1931/2011
Annie Girardot se rêva actrice dès l’adolescence, au moment de la guerre, lorsqu’il fallait s’évader à tout prix pour ne pas affronter un quotidien trop cruel, sans père, au milieu des bombardements et des tourments. Elle avait certes un don inné pour la comédie, mais travailla dur pour faire ses preuves et remporta le premier Prix du Conservatoire de la prestigieuse Comédie Française en 1951. Le cinéma viendra dès 1955 lui donner sa chance avec un premier film Treize à table où elle n’avait qu’un second rôle mais on ne voyait déja qu’elle. Elle avait le « plus beau tempérament dramatique » de l’après guerre d’après Jean Cocteau (dont le goût très sûr était légendaire) et bouleversa le Tout Paris sur les planches dans Deux sur la balançoire , face à Jean Marais , l’idole de l’époque. Elle tourne une dizaine de films, avant d’être consacrée Star et grande comédienne en 1960 pour son jeu vibrant d’intensité dans Rocco et ses frères. Visconti, le génie italien l’a sublimée et bien sûr après un tel sommet, il sera compliqué d’égaler l’exploit. Mais contre toute attente, sa carrière va toujours perdurer, avec des hauts (Vivre pour Vivre , Le mari de la femme à barbe) et des loupés dans la décennie 60, se partageant entre l’Italie et la France (ses amours tumultueuses avec Renato Salvatori seront sûrement la cause de cette dispersion).

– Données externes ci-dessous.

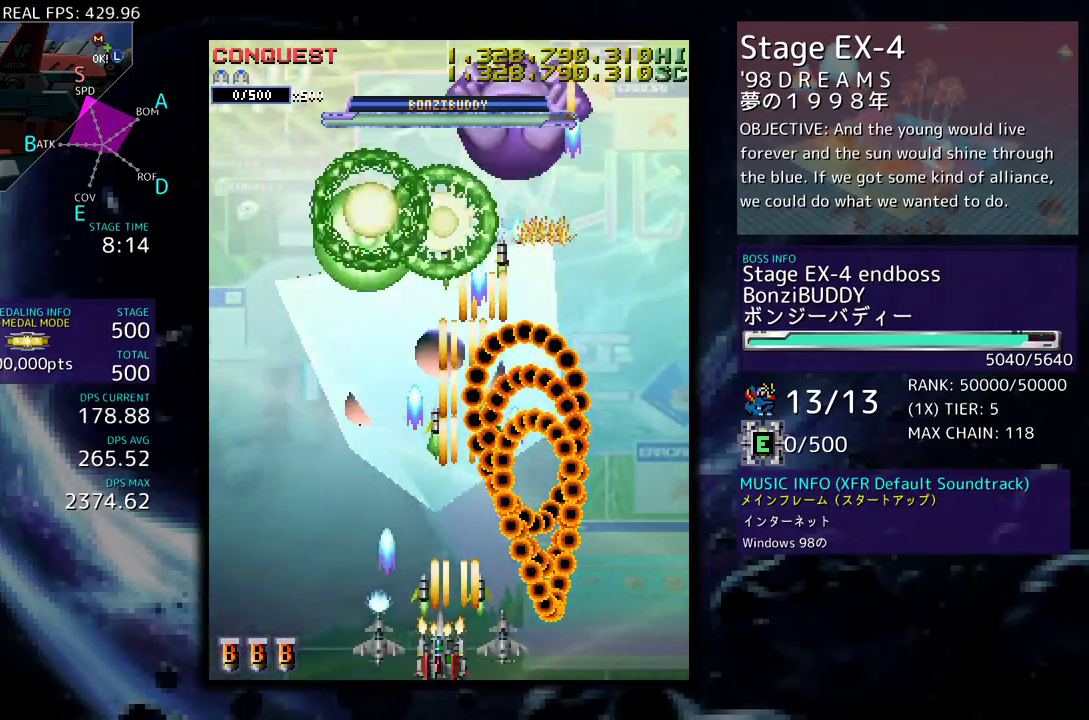
{"buttons": ["DPAD_RIGHT"], "events": [[83, "DPAD_LEFT", "up"], [283, "DPAD_LEFT", "down"], [283, "DPAD_UP", "down"], [383, "DPAD_LEFT", "up"], [417, "DPAD_RIGHT", "down"], [483, "DPAD_UP", "up"]]}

Puis, à l’orée de la quarantaine, alors que d’autres actrices prennent une retraite anticipée ou voient leurs emplois se raréfier, Annie va connaitre une popularité inouïe grâce à son naturel désarmant, sa franche gaieté, sa pétulance unique. Elle dégage une simplicité qui plait follement au public et elle s’illustre dans des rôles d’une grande diversité: tantôt femme d’affaires, policière, avocate, chauffeur de taxi, mère au foyer, ou bonne copine adorable! Elle incarne toutes les femmes pour lesquelles l’identification marche immédiatement. Son physique étant en prime plutôt ordinaire , elle parvient à être toujours crédible. Sa prestation très acclamée de prof amoureuse d’un mineur dans Mourir d’aimer va mettre les audiences à genoux. Elle y est déchirante. Pendant les seules années 70, elle est apparue dans presque 35 films, sûrement une boulimie de travail qui lui permettait aussi de gérer une vie personnelle plus chaotique.
Annie décroche son premier César en 1977 pour Docteur Françoise Gailland, un mémorable emploi de médecin atteinte d’un cancer qu’elle va combattre avec obstination. Elle sera accusée de céder à la facilité aussi et de se compromettre dans des oeuvres tire larmes d’André Cayatte notamment, mais qu’importe elle est aimée du public, jusqu’à ce que ce soit le métier qui l’abandonne cruellement. Comme pour lui faire payer tous ses succès. Soudain, plus de propositions, des scénarios indigents, des trahisons d’amis et de proches cupides et puis plus sordide, des problèmes de drogue vont émailler les tristes années 80. Elle ne sera plus à l’affiche que de mauvais films, et pas toujours en vedette. Claude Lelouch, un de ses cinéastes fétiches va lui rendre un peu sa place dans une version revisitée des Misérables, elle est une pathétique Thénardier qui crie son besoin d’amour. De là, le miracle se produit , un second César la remet dans la lumière, après 15 ans d’enfer!
Une dernière fois, elle va émouvoir la France à travers un discours aussi intense que désespéré, devant tout le gratin des Césars, habitué à plus d’hypocrisie et de renoncement. Mais Annie est une lionne qui ne baisse jamais la garde, elle va ensuite mener l’ultime combat de sa vie, contre cet affreux Alzheimer, qui lui retire peu à peu sa mémoire. Quand elle meurt en 2011, elle a oublié qui elle fut. Mais pas nous. Sa gouaille, son entrain, sa voix ont été imprimés à jamais sur la pellicule de 120 longs métrages, gardant pour l’éternité sa présence touchante et son aura ô combien émouvante.